I offer the following as a cautionary tale to any other impressionable young writers out there on how not to meet a deadline. This is what happens when you attempt to pen something insightful at two in the morning after one too many beers.

Alison Gzowski at the Globe & Mail had asked me to contribute a short essay on Canadian culture post-Survival (as part of a larger "round table"). Seemed straightforward enough. I was on the road at the time, but hey, no problem, I could just email it in by Monday morning and everything would be fine.

I was in Halifax that weekend and on Sunday evening I was out with a group that included Montreal poet Carmine Starnino, a very gracious fellow who brushed aside my repeated protestations about having "a piece due tomorrow."

"I have to call it a night," I protested ( in vain). "I've got to get back to my room so I can start working."

"Relax," said Carmine."How many words do they want? Two to three hundred? That's easy. We'll help you write it, don't worry. So finish your beer so we can order supper." That sort of thing.

At the end of the night, Carmine staggered off to bed, his promise to help me ghost the Globe assignment having been long forgotten, and I ended up typing madly in the wee hours in one extended burst of desperation - a task made all the more difficult by the fact that I could no longer focus my eyes on the screen (whether this was due to a surfeit of alcohol or a lack of sleep or - as I suspect - a combination of both was hard to say). But I did get it in on time. Barely.

There, I have now used more words explaining the article than there are in it. (I'm actually happy with how the piece turned out, in spite of everything, and I even used some of it later on in How to be a Canadian.)

 

Beyound Survival: The Food Court vs. The Caravan

Thirty years after Margaret Atwood drew the link between Canadian culture and the survival ethic, The Globe and Mail asks young writers what the new Canadian paradigm might be. Here is author Will Ferguson's response.

 
Will Ferguson

 

If our history teaches us anything, it is this: Canada has always beaten the odds. We are a land of the lost cause and the dogged second chance.

But what began as a collection of leftovers and let-downs has evolved into something more, something better. Call it Big Tent Canada, an inclusive, confusing place, where everything is in flux and nothing is nailed down.

The image most often used to describe this strange new reality was that of the mosaic. Canada was presented as a grand tapestry of shards, arranged just so, the coloured glass fixed into place. It's an attractive image. It suggests a larger plan, a greater scheme, into which various, disparate pieces somehow fit together like the pieces of a jigsaw puzzle or the panes in a stained-glass window.

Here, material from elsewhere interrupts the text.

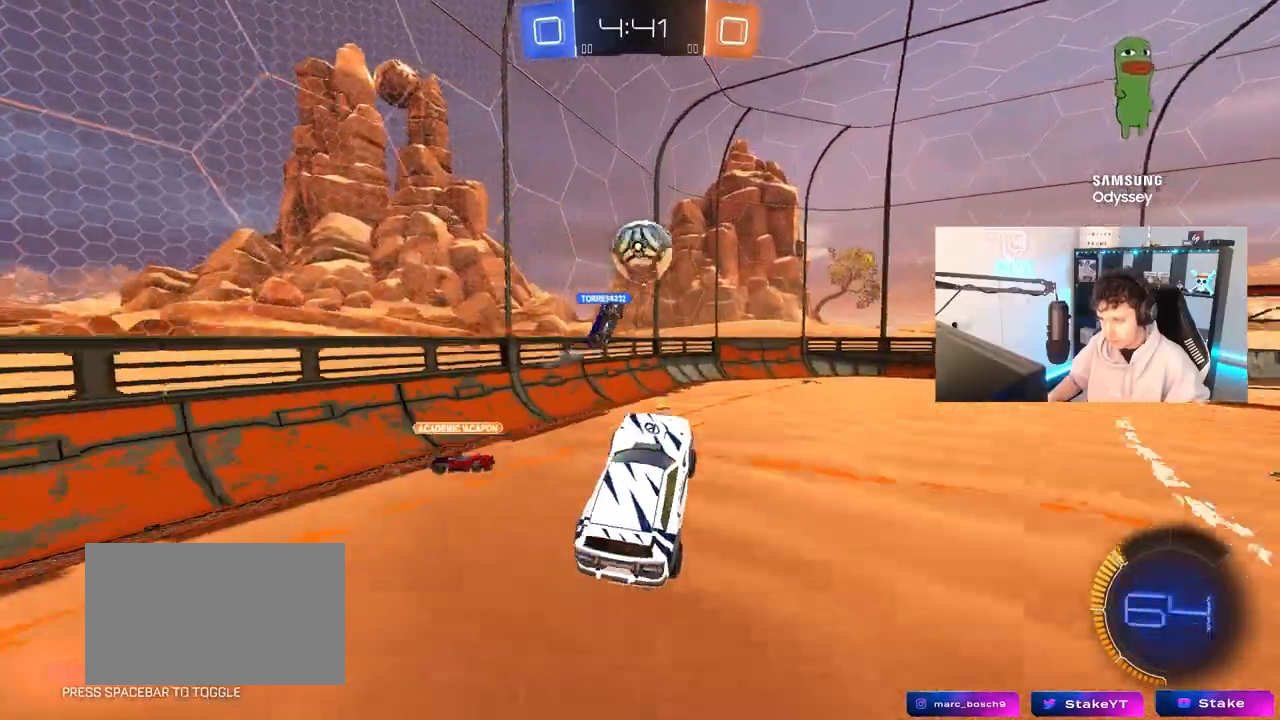
{"keys": ["d"], "mouse": ["left"], "mouse_move": "still", "events": [[17, "shift", "down"], [50, "mouse_left", "up"], [50, "mouse_right", "up"], [150, "a", "down"], [150, "w", "down"], [200, "d", "up"], [200, "shift", "up"], [383, "a", "up"], [383, "d", "down"], [433, "d", "up"], [433, "w", "up"], [483, "d", "down"], [483, "mouse_left", "down"]]}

But cultures do not exist in isolation. They clash. They collide. They jostle for position. They fall in love. They fall out of love. They feud. They fret. And they influence one another in subtle and profound ways.

A mosaic is just one step away from becoming a museum piece, and it is time we discarded this image. Just as we have moved beyond mere survival, we must also move beyond the brittle beauty of the mosaic. Canada is not a mosaic. It is an arena, a crossroads circus of jugglers and blindfolded tightrope-walkers that defies both gravity and common sense.

At its best moments, Canada is a market filled with caravan tents and jumbled stalls: chaotic, messy, alive.

At its worst, Canada is a food court. A climate-controlled, hermetically sealed, shopping-mall food court: clean and commodified, with the cultures of the world reduced to fast food.

All that remains to be seen is which version will ultimately emerge as our new national metaphor: the market or the food court; the circus or the shopping mall.